* **Work request**
The answer must be a bare number: the count of lines below that contain "Para".
** Opening Exercise input block **
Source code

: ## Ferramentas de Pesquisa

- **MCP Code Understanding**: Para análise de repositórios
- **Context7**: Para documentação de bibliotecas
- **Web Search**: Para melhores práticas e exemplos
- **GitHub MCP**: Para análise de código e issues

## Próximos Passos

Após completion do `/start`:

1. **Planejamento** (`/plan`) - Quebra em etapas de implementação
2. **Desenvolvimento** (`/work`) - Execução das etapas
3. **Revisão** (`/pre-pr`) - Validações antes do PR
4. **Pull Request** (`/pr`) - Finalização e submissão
** Closing Exercise input block **
* **Exercise answer**
4